Sir John’s reflections upon this fresh experience of Kara Mustafa’s cash-collecting mania are interesting. That the Grand Vizir was right in subjecting every importation of silver and gold to severe scrutiny he would not deny: nor could we complain of measures which we ourselves had instigated. “But,” with characteristic imperception of the exquisite irony of the situation, he thought “this is no reason why he should begin with us who have allway’s bin innocent.” Worse still, he mulcted us, the authors of the measure! “Here you see the justice of this present Goverment. It is impossible if the Visir once getts ready mony into his power that he can make any pretence upon whatsoever to lett it goe free without his share of it. Neither is there any officer about him, that has not the same tincture, but of a deeper dye.”

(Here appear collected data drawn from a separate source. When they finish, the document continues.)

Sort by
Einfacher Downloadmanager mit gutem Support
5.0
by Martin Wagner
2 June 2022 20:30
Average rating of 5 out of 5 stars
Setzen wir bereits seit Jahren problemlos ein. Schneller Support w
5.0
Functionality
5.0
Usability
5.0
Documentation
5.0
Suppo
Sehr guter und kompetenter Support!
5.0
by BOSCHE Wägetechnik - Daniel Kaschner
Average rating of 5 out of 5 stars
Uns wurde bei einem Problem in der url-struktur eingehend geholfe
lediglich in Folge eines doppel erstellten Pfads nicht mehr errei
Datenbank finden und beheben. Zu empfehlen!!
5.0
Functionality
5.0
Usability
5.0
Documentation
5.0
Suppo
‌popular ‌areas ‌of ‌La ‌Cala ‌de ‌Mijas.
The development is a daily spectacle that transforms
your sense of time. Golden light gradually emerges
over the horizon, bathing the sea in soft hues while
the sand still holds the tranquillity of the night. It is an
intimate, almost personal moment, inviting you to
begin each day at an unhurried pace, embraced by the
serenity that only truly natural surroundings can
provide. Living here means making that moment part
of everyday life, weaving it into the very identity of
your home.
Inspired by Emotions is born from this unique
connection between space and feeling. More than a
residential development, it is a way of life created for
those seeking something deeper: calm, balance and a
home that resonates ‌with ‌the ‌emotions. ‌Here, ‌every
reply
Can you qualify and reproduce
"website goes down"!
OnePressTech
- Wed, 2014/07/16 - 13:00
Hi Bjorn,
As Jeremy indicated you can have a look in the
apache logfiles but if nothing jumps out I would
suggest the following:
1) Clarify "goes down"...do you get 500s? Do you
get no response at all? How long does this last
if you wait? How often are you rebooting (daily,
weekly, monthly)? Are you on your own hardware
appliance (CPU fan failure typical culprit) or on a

In the circumstances, the poor Ambassador sees ahead of him nothing but “disasters from dormant pretensions awakend or from unforeseen miscarriages.” He sees himself “being further preyd’ upon by Ravenous and Insatiable appetites upon dormant or future pretences.” In the first category he places “the reviving of the old Pretensions of the Bassà of Tunis.” In the second, “the probability of a warr with Argiers.” Admiral Narbrough, shortly after his return from Tripoli, was ordered back to the Mediterranean to chastise the Algerine pirates: “if wee should chance to batter any thing upon Terra firma, God knows what use this Visir would make of it.” The prospect fills Sir John with a dismay that has something of terror in it: “Capitulations being now declard’ to be but contemptible things and like a peice of wett parchment that may be stretchd’ any way, renders this place to me very wearysome and tedious, for it does me a great deal of hurt, both in body and mind, to see your estates rent and torne from you, and no help to be avaylable, neither prudence nor language having any place, where all accesse to the Visir is denyd’ not onely to the Druggermen but to the Ambassadours themselves.” Thus he wrote to the Levant Company, ending with a pious “God give you and me patience for from Him alone must come deliverance.” In his communications to the Secretary of State he was even more piteously emphatic: “It makes my condition of life here very uneasy to me who have the care upon me of the whole estate of His Majesty’s subjects in the Levant.” And again, striking a more poignant note: “God preserve us from unreasonable and inflexible men,” he cries. “I beseech Almighty God to deliver me from unreasonable and wilfull men; in the maintenance of His Majesty’s honour and defence of the estates and Interest of His subjects.”
It is evident from these utterances that, by the end of 1677, Sir John Finch felt the burden too heavy for his shoulders. But his contract with the Company had yet some time to run, and besides he did not wish to return home before his friends had found him some other employment. His mentor Baines, to whom as usual Finch delegated the task of string-pulling, had already discussed the subject in a letter to Lord Conway, in the course of which he said: “If your Brother leaves this charge without being in possession of a fayr and convenient post in England, I shall think that He hath not a friend there, or at least very few, and those of no influence.”[207] Pending the fruition of these exertions on his behalf, Sir John could do nothing but set his teeth and stick to his saddle like a fearful rider.